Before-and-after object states
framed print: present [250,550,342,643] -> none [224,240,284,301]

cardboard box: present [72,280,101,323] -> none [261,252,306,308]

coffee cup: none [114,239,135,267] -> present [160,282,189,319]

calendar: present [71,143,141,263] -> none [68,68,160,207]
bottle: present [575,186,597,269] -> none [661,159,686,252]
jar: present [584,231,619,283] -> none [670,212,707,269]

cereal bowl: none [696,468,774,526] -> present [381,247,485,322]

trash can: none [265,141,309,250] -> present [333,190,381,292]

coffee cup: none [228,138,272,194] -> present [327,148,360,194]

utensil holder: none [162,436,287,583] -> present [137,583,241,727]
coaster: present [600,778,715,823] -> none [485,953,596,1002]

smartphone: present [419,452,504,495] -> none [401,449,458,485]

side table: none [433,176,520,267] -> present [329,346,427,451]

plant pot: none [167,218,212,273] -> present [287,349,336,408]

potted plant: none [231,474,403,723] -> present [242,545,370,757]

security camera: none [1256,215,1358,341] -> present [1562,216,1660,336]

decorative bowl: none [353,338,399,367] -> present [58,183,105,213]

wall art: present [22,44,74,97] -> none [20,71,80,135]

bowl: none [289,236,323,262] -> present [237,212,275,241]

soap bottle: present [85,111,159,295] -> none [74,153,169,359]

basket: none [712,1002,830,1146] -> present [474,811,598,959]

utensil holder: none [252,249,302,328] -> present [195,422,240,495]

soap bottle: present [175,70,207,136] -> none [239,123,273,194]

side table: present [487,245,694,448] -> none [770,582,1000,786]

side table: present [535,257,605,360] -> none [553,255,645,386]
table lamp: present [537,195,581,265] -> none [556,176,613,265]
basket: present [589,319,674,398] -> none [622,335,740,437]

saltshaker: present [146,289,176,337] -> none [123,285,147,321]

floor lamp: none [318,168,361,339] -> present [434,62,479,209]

**What you should do**
Reproduce only this range: the first line of the data above through the line with "plant pot: none", both included, exactly as written.

**Result of this exercise**
framed print: present [250,550,342,643] -> none [224,240,284,301]

cardboard box: present [72,280,101,323] -> none [261,252,306,308]

coffee cup: none [114,239,135,267] -> present [160,282,189,319]

calendar: present [71,143,141,263] -> none [68,68,160,207]
bottle: present [575,186,597,269] -> none [661,159,686,252]
jar: present [584,231,619,283] -> none [670,212,707,269]

cereal bowl: none [696,468,774,526] -> present [381,247,485,322]

trash can: none [265,141,309,250] -> present [333,190,381,292]

coffee cup: none [228,138,272,194] -> present [327,148,360,194]

utensil holder: none [162,436,287,583] -> present [137,583,241,727]
coaster: present [600,778,715,823] -> none [485,953,596,1002]

smartphone: present [419,452,504,495] -> none [401,449,458,485]

side table: none [433,176,520,267] -> present [329,346,427,451]

plant pot: none [167,218,212,273] -> present [287,349,336,408]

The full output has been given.